Tra i 66 e i 56 milioni di anni fa, quando ancora non c’erano i ghiacciai, a differenza di quanto finora si riteneva, “la concentrazione di CO2 in questo periodo era effettivamente elevata, oscillando tra 600 e 700 ppm. Tant’è vero che la temperatura superficiale globale, 51 milioni di anni fa, era di 12°C più alta di quella odierna.
La formazione dell’attuale calotta antartica risale a circa 34 milioni di anni fa, quando “la CO2 atmosferica era scesa a 550 ppm, valore che ha coinciso con l’inizio delle radiazioni nelle piante con meccanismi di concentrazione del carbonio che oggi popolano praterie e deserti. La CO2 – continua lo studio – rimase al di sotto di questa soglia per il resto del Cenozoico e continuò la sua diminuzione”.

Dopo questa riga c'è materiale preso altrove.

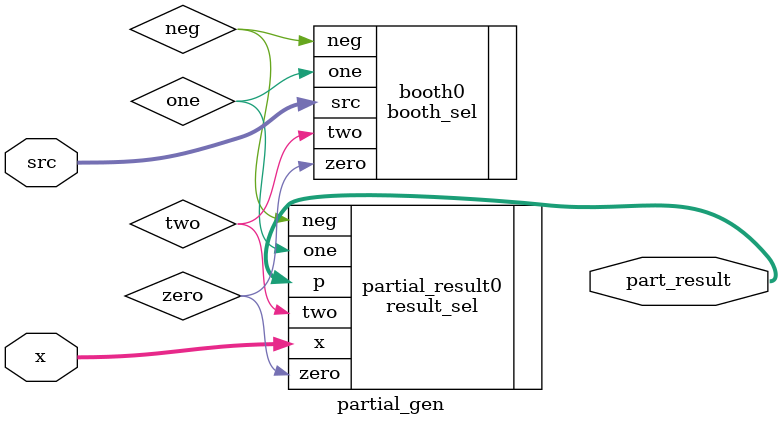
<source format=v>
module partial_gen(x,src,part_result);
    input	[64:0]	    x;
	input 	[2:0]	    src;
	output	[127:0]	    part_result;

    wire 		    neg;
	wire 		    zero;
	wire 		    one;
	wire 		    two;              
	
    booth_sel booth0 (
        .src(src),
        .neg(neg),
        .zero(zero),
        .one(one),
        .two(two)
    );
	
    result_sel partial_result0 (
        .x(x),
        .neg(neg),
        .zero(zero),
        .one(one),
        .two(two),
        .p(part_result)
    );

endmodule
</source>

Concentrazioni più elevate di quelle attuali ci furono poi nel Miocene medio, quando “la Groenlandia non era ancora ricoperta dai ghiacci e stime indipendenti suggeriscono che il livello del mare fosse circa 50 metri più alto di oggi”.
Finché, nel Pleistocene, tra i 2.580.000 a 11.700 anni fa, i valori scesero al di sotto dei 270 ppm.
In epoca più recente, quella del Quaternario che inizia 11.700 anni fa e continua tuttora, le cose sono mutate nuovamente portando a un rialzo della concentrazione di anidride carbonica in atmosfera. La sfida, ora, consiste nel contenere al massimo questo aumento e, con esso, l’innalzamento delle temperature.